So, here we are, folks. The place where the buffalo roam, the skies are big, and the buildings, well, they’ve got a story to tell. South Dakota, home to more cows than people (probably), is a state that packs a punch when it comes to architecture, and I’m not talking about prairies or presidents carved into mountains. No, sir. We’re going to take a little architectural adventure through South Dakota, where even the buildings have a pioneer spirit.
1. Wounded Knee Museum – The Land of a Somber Story
We start our journey with the Wounded Knee Museum, because, well, it’s important. Located on the Pine Ridge Indian Reservation, this unassuming building houses a collection of artifacts and exhibits that tell the tragic story of the Wounded Knee Massacre. It’s not about fancy facades or high-tech displays; it’s about preserving history and reminding us of the injustices faced by Native Americans. The architecture here is simple, but it serves a purpose, just like the stories it tells.
2. The Corn Palace – Because, Corn
Yes, you read that right. The Corn Palace is exactly what it sounds like—a palace made of corn. Well, not entirely, but it’s decorated with thousands of bushels of corn, grains, and grasses, creating intricate murals that change every year. It’s not your typical architectural wonder, but it’s uniquely South Dakotan, and that counts for something, right?
3. The Cathedral of Saint Joseph – Where Elegance Meets Spirituality
Sioux Falls has a little secret tucked away—the Cathedral of Saint Joseph. This Gothic Revival masterpiece is a sight to behold, with its soaring spires and intricate stained glass windows. It’s a reminder that in the heart of this rugged state, there’s a place for elegance and spirituality.
4. The 1880 Train – A Ride Through History
Okay, it’s not a building, but it’s a part of South Dakota’s architectural history. The 1880 Train is a vintage steam locomotive that chugs its way through the Black Hills, taking passengers on a journey back in time. The architecture of these old train cars isn’t just about transporting people; it’s about transporting them to a different era.
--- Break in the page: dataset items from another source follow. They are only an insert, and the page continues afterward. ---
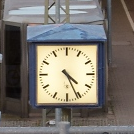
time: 4:26
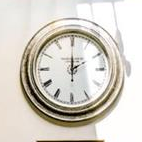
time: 2:00
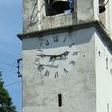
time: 2:46
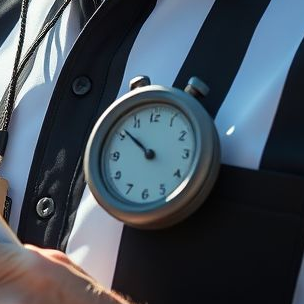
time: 9:51
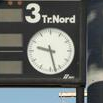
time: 9:27
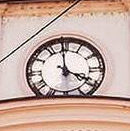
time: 3:59
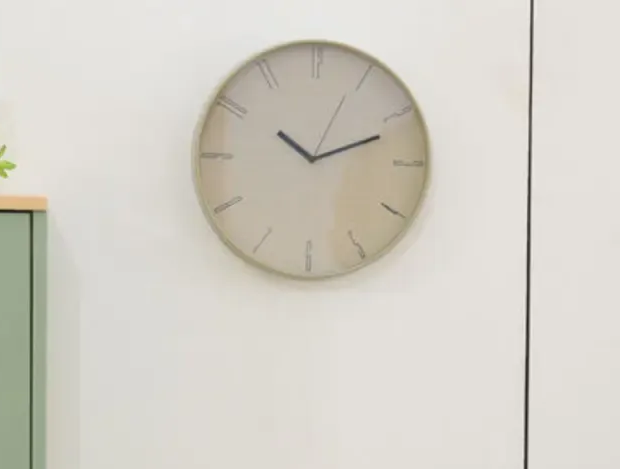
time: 10:11
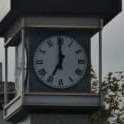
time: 6:59
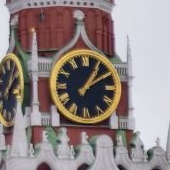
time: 1:09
5. Crazy Horse Memorial – A Work in Progress
It’s not every day you come across a colossal mountain carving in progress, but that’s exactly what you’ll find at the Crazy Horse Memorial. The vision is to create a tribute to the legendary Native American leader Crazy Horse, and when it’s completed, it will be the world’s largest sculpture. It’s a reminder that South Dakota’s architecture isn’t just about what’s already there; it’s about what’s in the making.
6. Deadwood – Where the Past is Present
Now, I know I said no presidents carved into mountains, but that doesn’t mean we can’t talk about Deadwood. This town is like stepping into a time machine and landing in the Wild West. The architecture here is a blend of preserved historic buildings and reimagined saloons and casinos. It’s not just about the buildings; it’s about the atmosphere, the history, and the downright rowdy spirit of the place.
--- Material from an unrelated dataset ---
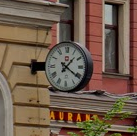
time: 1:20
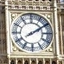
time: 2:09
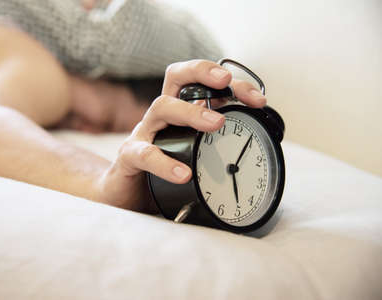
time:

7. The Sioux Falls SculptureWalk – A Breath of Fresh Art
In Sioux Falls, they’ve taken art to the streets, quite literally. The SculptureWalk is a year-round exhibit of sculptures placed throughout the city. It’s a brilliant blend of art and architecture, where the buildings serve as the canvas for the outdoor art gallery. It’s a testament to South Dakota’s commitment to culture and creativity.
In a state known for its wide-open spaces and natural wonders, South Dakota’s architecture may not be the first thing that comes to mind, but it’s a part of the state’s rich tapestry. From history to culture, spirituality to creativity, the buildings and structures of South Dakota are a testament to the state’s diverse and enduring spirit. So next time you find yourself in this neck of the woods, take a moment to appreciate the architecture, because even the buildings here have a pioneer story to tell.
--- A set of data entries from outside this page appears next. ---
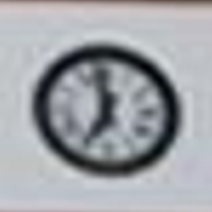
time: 6:58
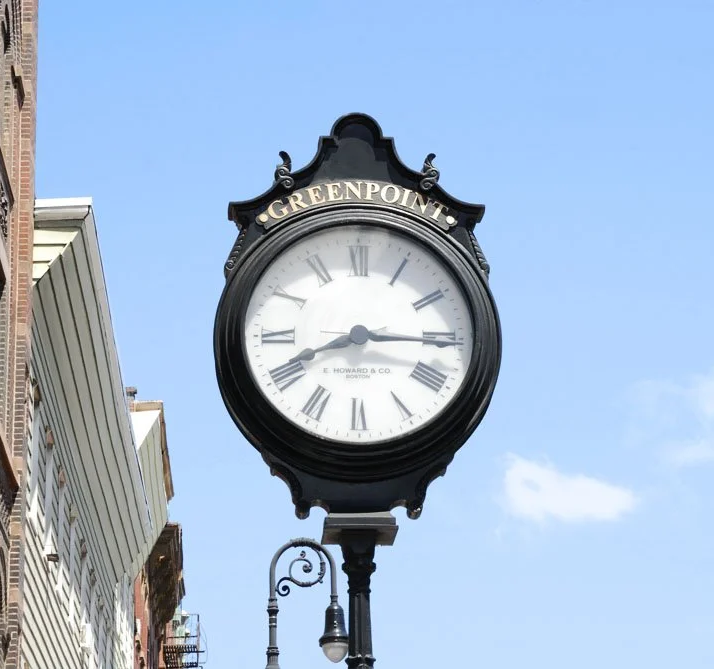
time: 8:15
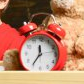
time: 11:35
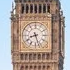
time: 8:27
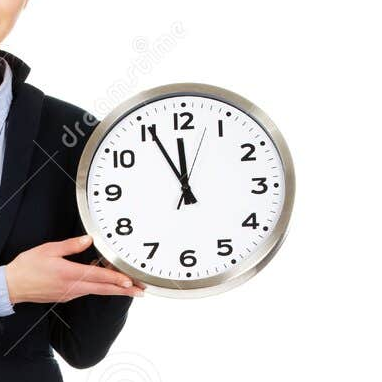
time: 11:55
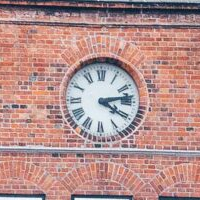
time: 4:13
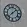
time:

(This post is brought to you by that brain in a jar that’s taking over the world: AI, specifically ChatGPT, Midjourney, and Playground AI. Any errors are due to garbage in = garbage out. You’re welcome for running this experiment).
Chase Kramer, AIA, is the Director of Design for TSP Inc. in Sioux Falls. He received his M.Arch from ISU where he focused on urban design and sustainability. Before that, he received a degree in Art from Augustana University. He lives in Sioux Falls with his wife and four children. Beyond Architecture, he is an AI early adopter, musician, art lover, and fan of cheese and beer.